Evaluation of treatment response in patients with seasonal allergic rhinitis using domiciliary nasal peak inspiratory flow
Article first published online: 24 DEC 2001
Clinical & Experimental Allergy
Volume 30, Issue 6, pages 833–838, June 2000
How to Cite
Wilson, Dempsey, Sims, Coutie, Paterson and Lipworth (2000), Evaluation of treatment response in patients with seasonal allergic rhinitis using domiciliary nasal peak inspiratory flow. Clinical & Experimental Allergy, 30: 833–838. doi: 10.1046/j.1365-2222.2000.00749.x
- Issue published online: 24 DEC 2001
- Article first published online: 24 DEC 2001
- Cited By
- nasal peak inspiratory flow;
- seasonal allergic rhinitis;
Measurement of domiciliary nasal peak inspiratory flow rate (PIFR) may have a role in the objective assessment of treatment response in seasonal allergic rhinitis (SAR).
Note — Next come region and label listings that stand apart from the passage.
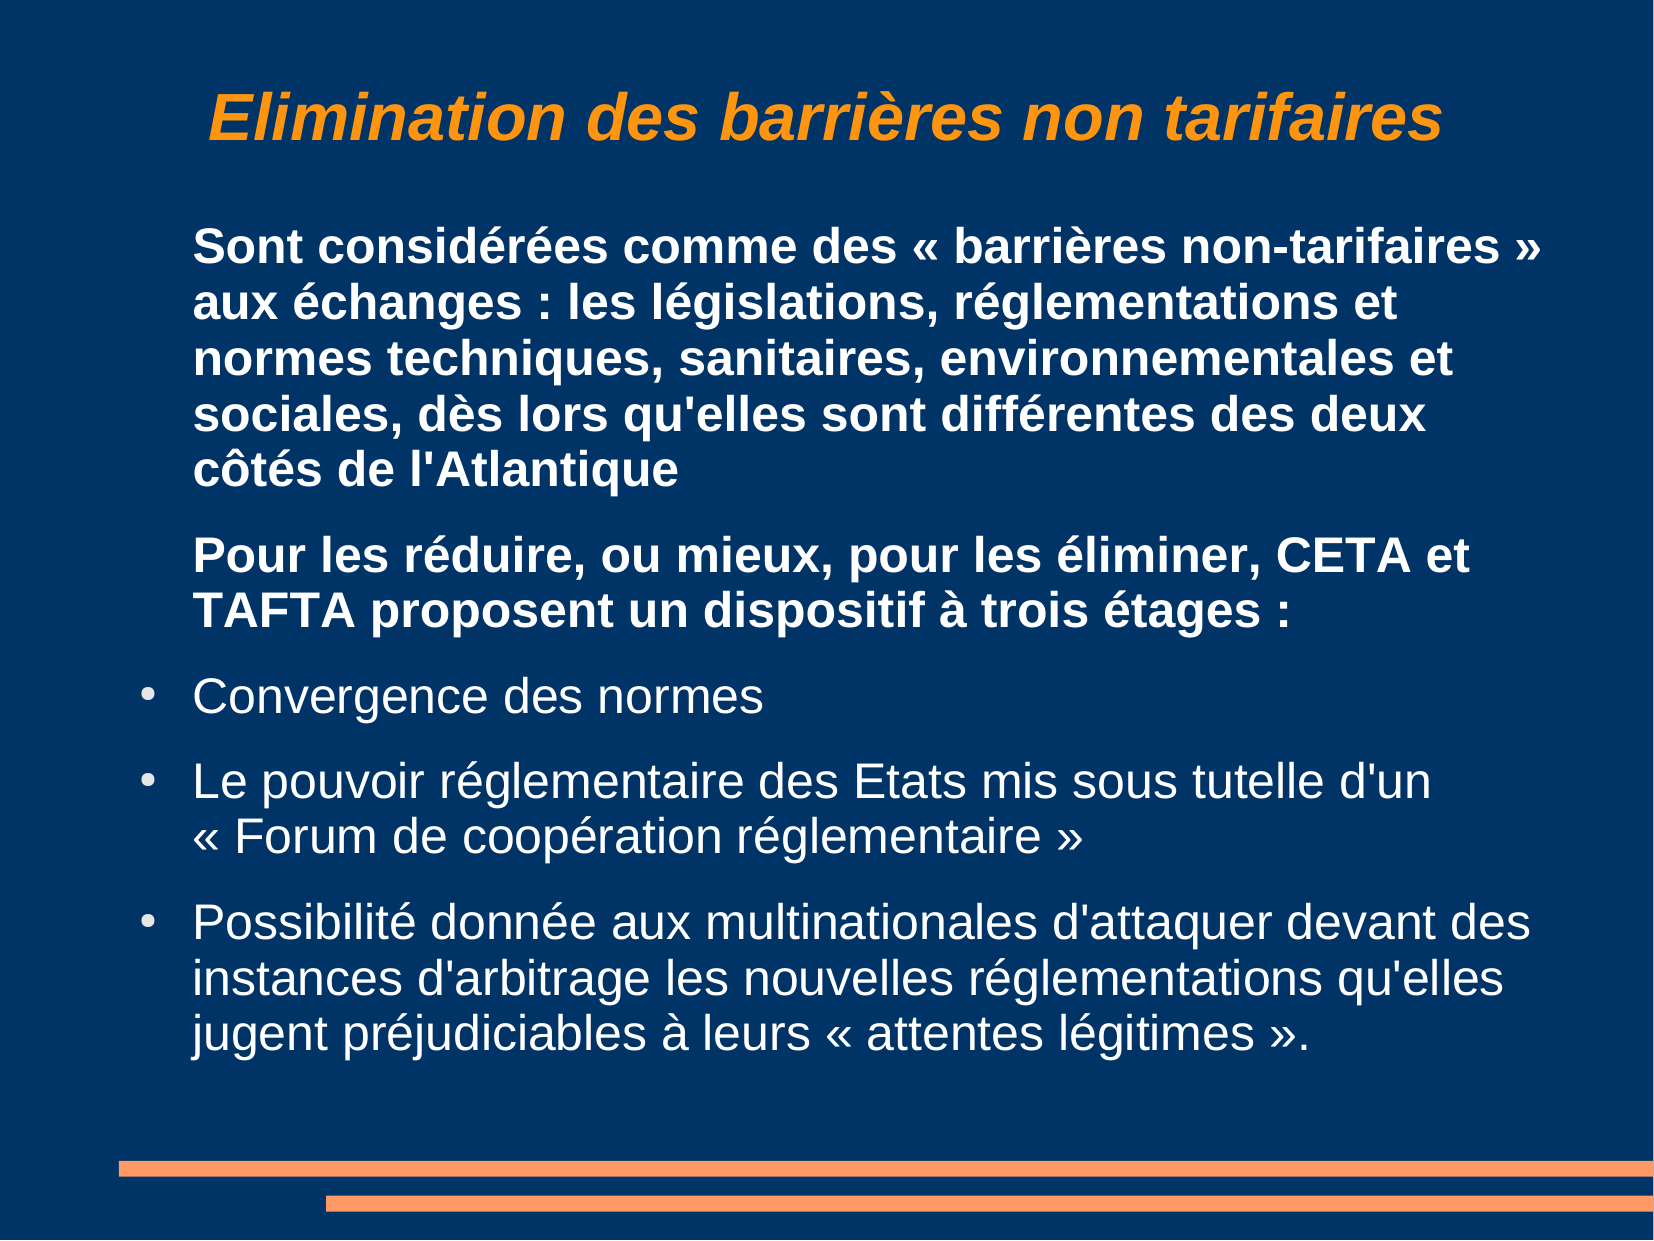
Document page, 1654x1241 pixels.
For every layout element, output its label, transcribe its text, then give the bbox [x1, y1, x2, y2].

title Elimination des barrières non tarifaires [121, 46, 1534, 189]
list Sont considérées comme des « barrières non-tarifaires » aux échanges : les législations, réglementations et normes techniques, sanitaires, environnementales et sociales, dès lors qu'elles sont différentes des deux côtés de l'Atlantique Pour les réduire, ou mieux, pour les éliminer, CETA et TAFTA proposent un dispositif à trois étages : Convergence des normes Le pouvoir réglementaire des Etats mis sous tutelle d'un « Forum de coopération réglementaire » Possibilité donnée aux multinationales d'attaquer devant des instances d'arbitrage les nouvelles réglementations qu'elles jugent préjudiciables à leurs « attentes légitimes ». [121, 218, 1561, 1223]
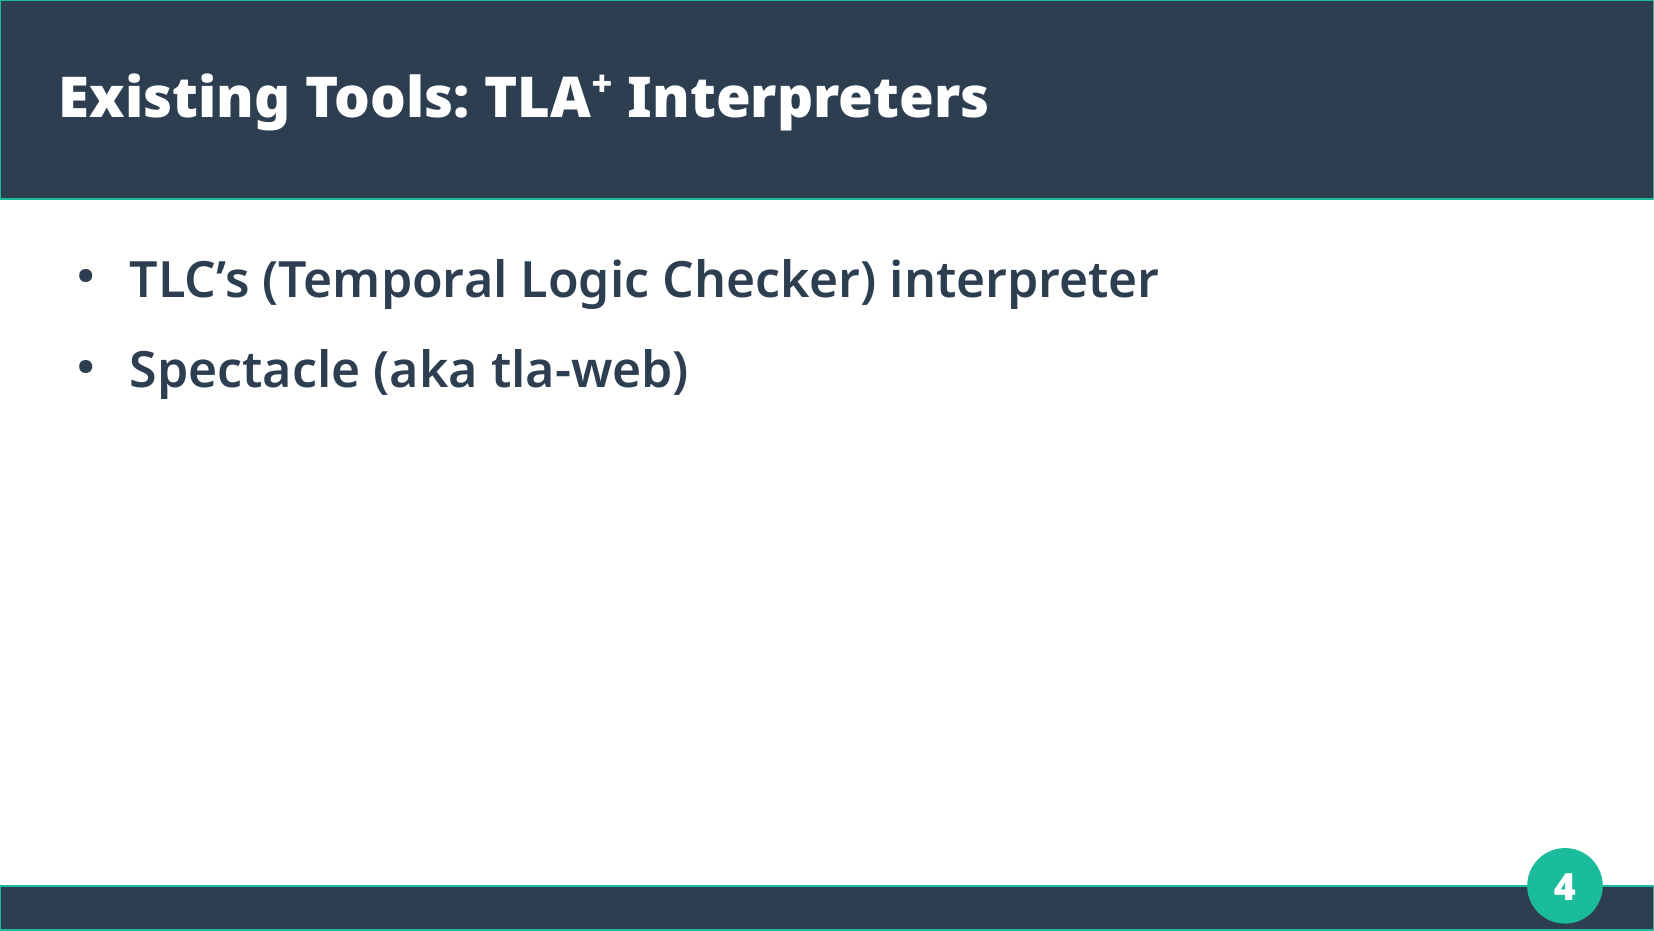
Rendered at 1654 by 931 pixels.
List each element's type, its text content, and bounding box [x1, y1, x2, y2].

We wished to evaluate the relationship between domiciliary measurement of nasal PIFR and a variety of symptoms associated with rhinitis.
Thirty-eight nonasthmatic patients, mean age (SEM) 30 years (1.4), with symptomatic SAR were evaluated in a placebo-controlled, single-blind, double-dummy, three way parallel group study. Patients received oral cetirizine 10 mg once daily and were randomized to receive, in addition, either: (i) intranasal mometasone furoate 200 μg (n = 14); (ii) oral montelukast 10 mg (n = 11); or (iii) placebo (n = 13). All treatments were given once daily for 4 weeks and were preceded by a 1 week placebo period. Domiciliary diary cards were used to record morning (am) and evening (pm) domiciliary nasal PIFR and symptom (nasal, eye, throat) scores and impact on daily activity. A total daily symptom score was then calculated from the sum of these separate symptom scores.
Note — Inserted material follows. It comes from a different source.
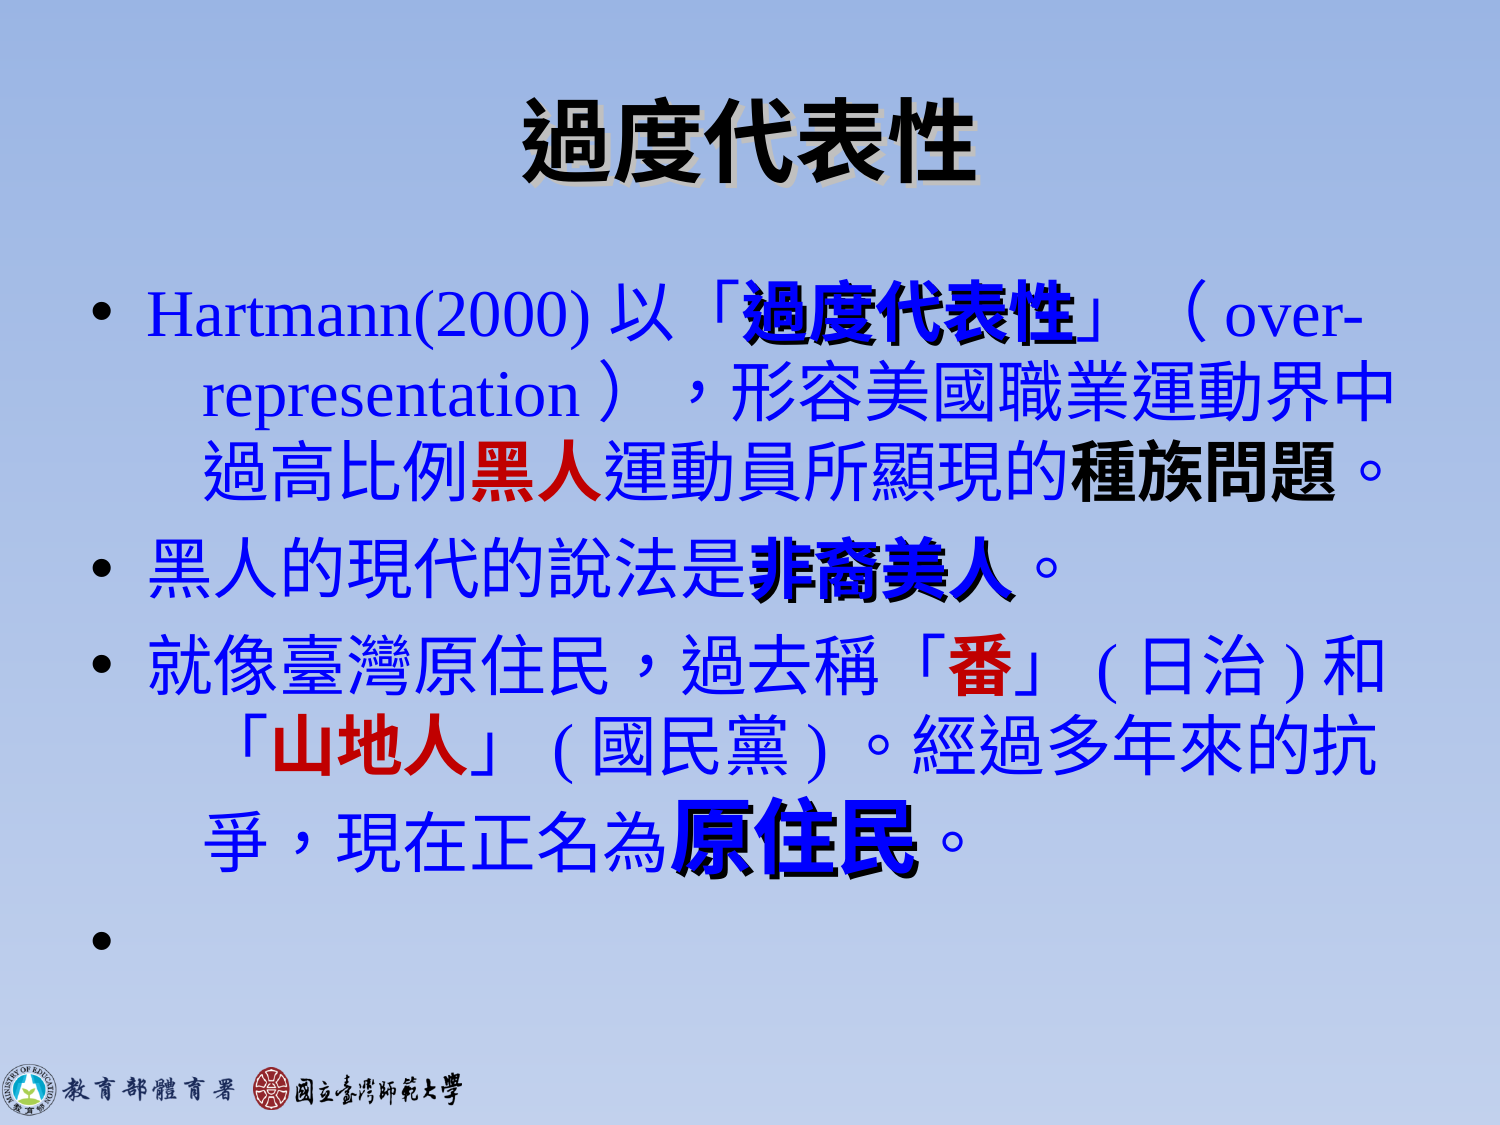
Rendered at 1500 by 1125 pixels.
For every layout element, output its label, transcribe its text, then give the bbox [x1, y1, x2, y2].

title 過度代表性 [75, 45, 1426, 233]
list Hartmann(2000)以「過度代表性」（over-representation），形容美國職業運動界中過高比例黑人運動員所顯現的種族問題。 黑人的現代的說法是非裔美人。 就像臺灣原住民，過去稱「番」(日治)和「山地人」(國民黨)。經過多年來的抗爭，現在正名為原住民。 [75, 262, 1426, 1005]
Baseline values for symptom scores and PIFR after placebo run-in were not significantly different when comparing the three groups. After 4 weeks of active treatment, there were significant (P < 0.05) improvements in nasal symptoms, total daily symptoms and PIFR with all treatments, with there being no significant confounding effect of pollen count, when analysed as a covariate. There were significant (P < 0.01) correlations for nasal symptom scores vs PIFRam (r = − 0.51) and PIFRpm (r = − 0.56), and similarly for daily activity vs PIFRam (r = − 0.42) and PIFRpm (r = − 0.48).
These results suggest that domiciliary measurements of nasal peak flow correlate significantly with symptoms of seasonal allergic rhinitis and may therefore be a potentially useful objective short-term marker of treatment response.